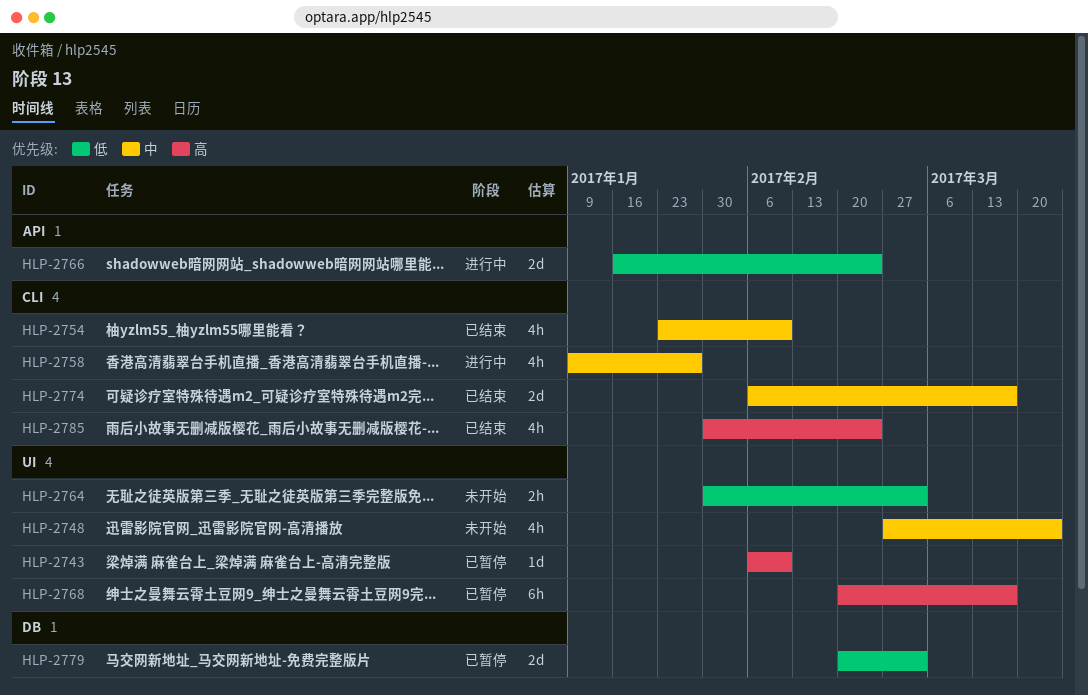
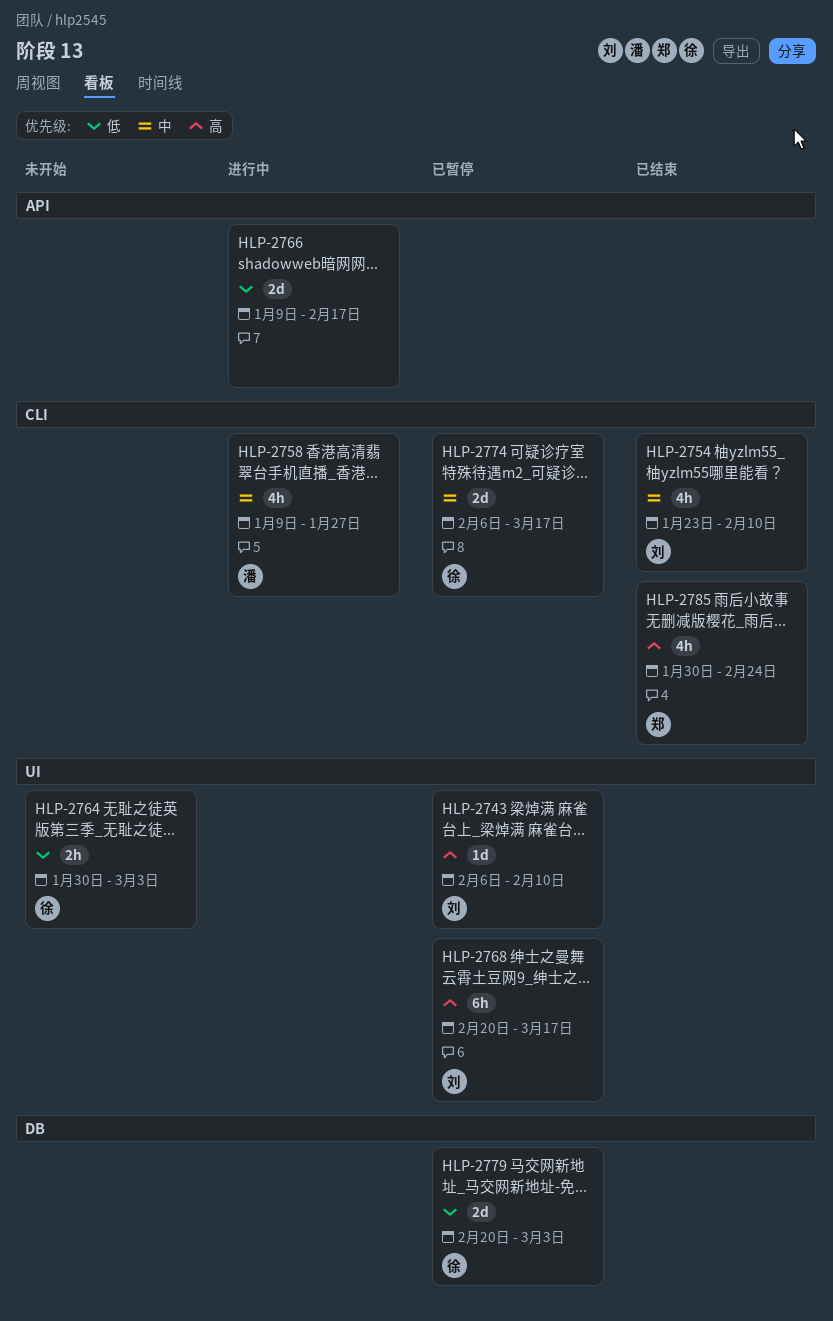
HLP-2748: present -> none
HLP-2766, start: Jan 16 -> Jan 9
HLP-2766, due: Feb 24 -> Feb 17
HLP-2774, status: 已结束 -> 已暂停

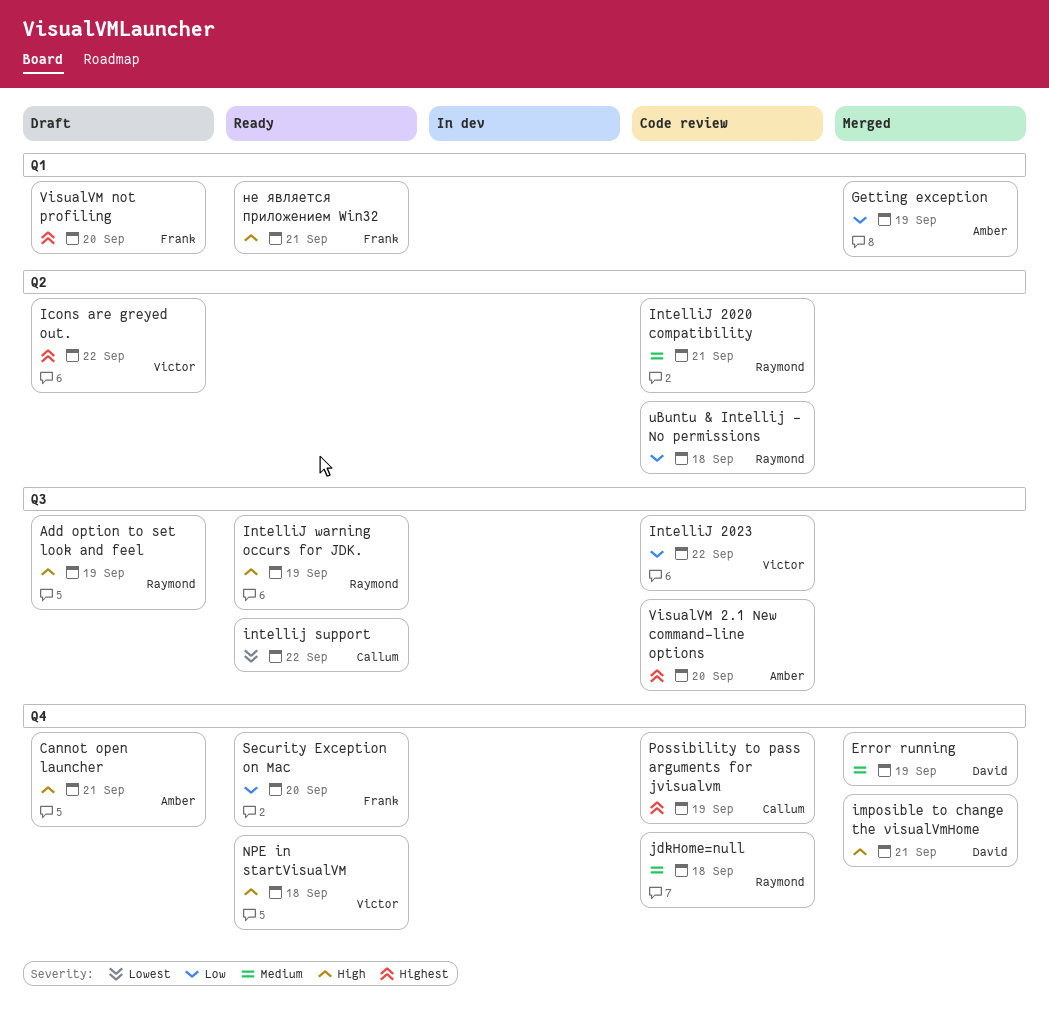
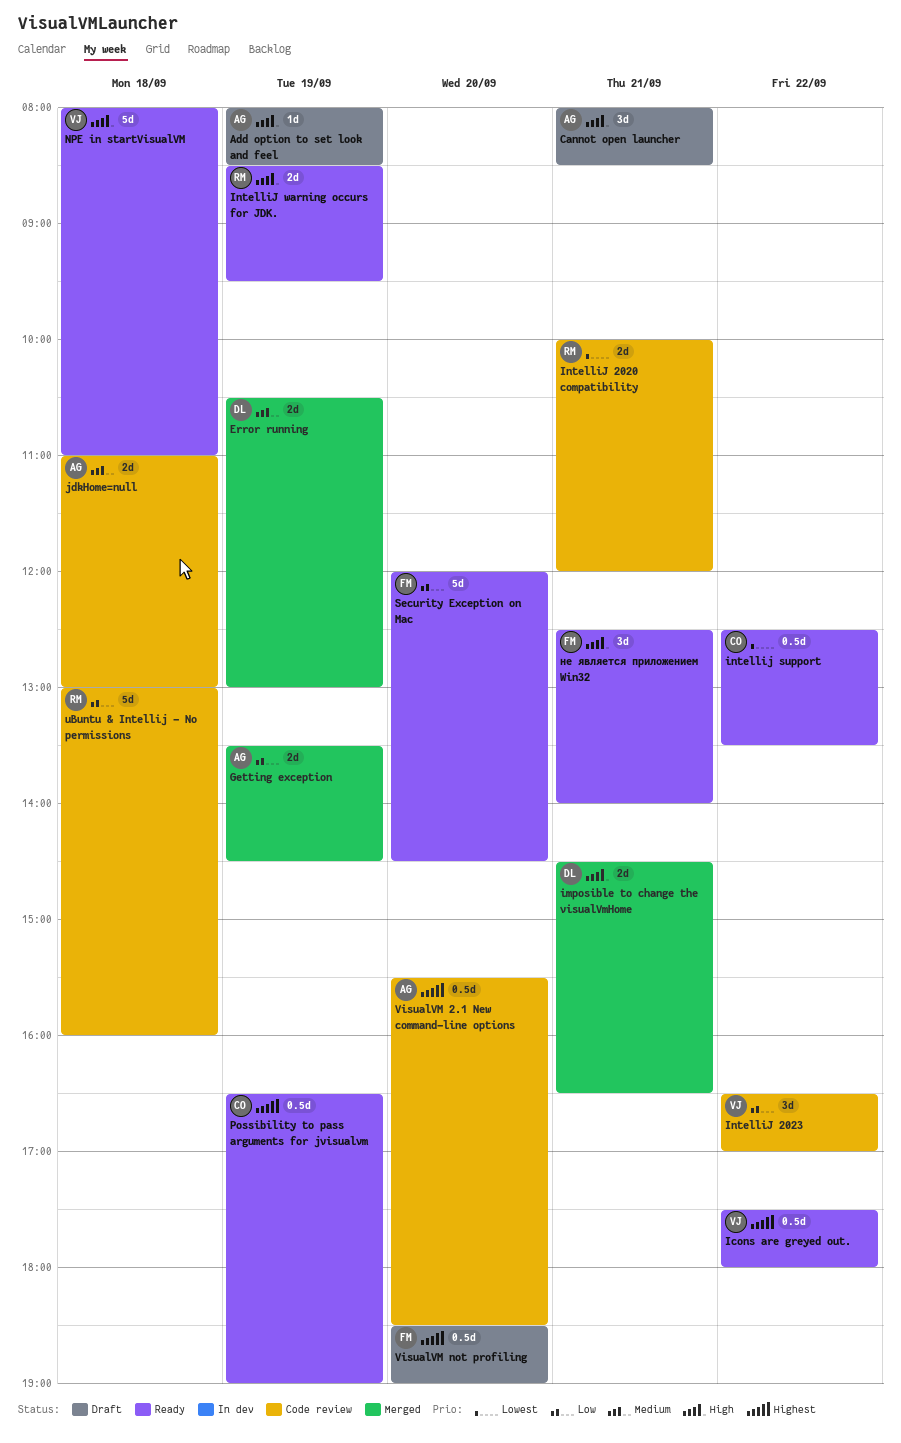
Add option to set look and feel, owner: Raymond -> Amber
Icons are greyed out., status: Draft -> Ready
IntelliJ 2020 compatibility, priority: Medium -> Lowest
jdkHome=null, owner: Raymond -> Amber
Possibility to pass arguments for jvisualvm, status: Code review -> Ready

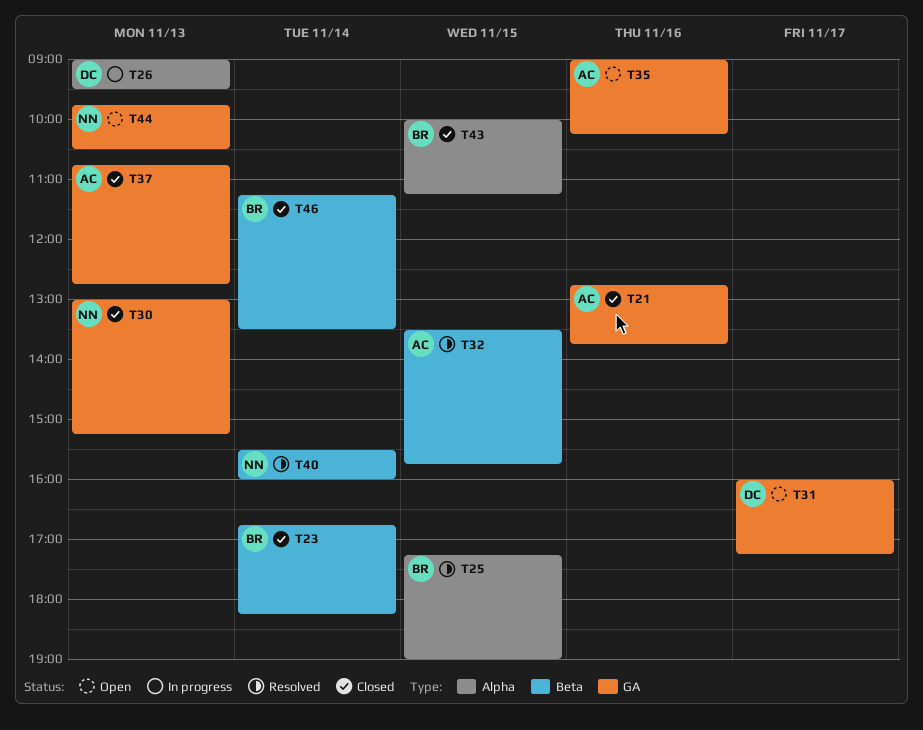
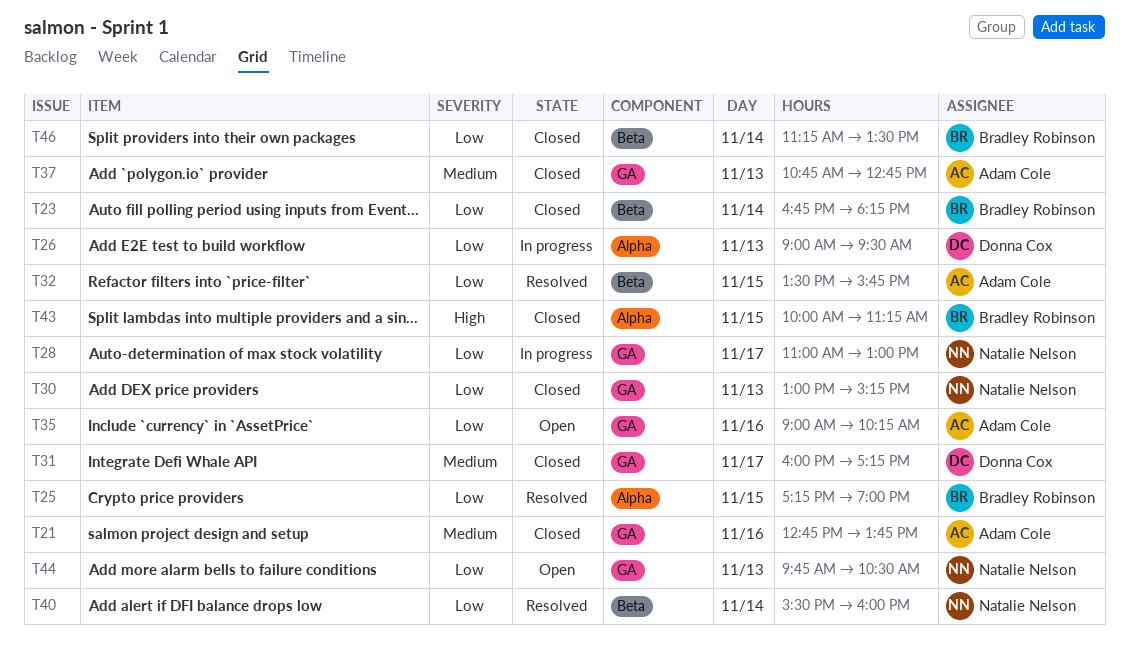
T28: none -> present
T31, status: Open -> Closed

Problem -> Show each line in the entries that holds the string "present".

Final answer ->
HLP-2748: present -> none
T28: none -> present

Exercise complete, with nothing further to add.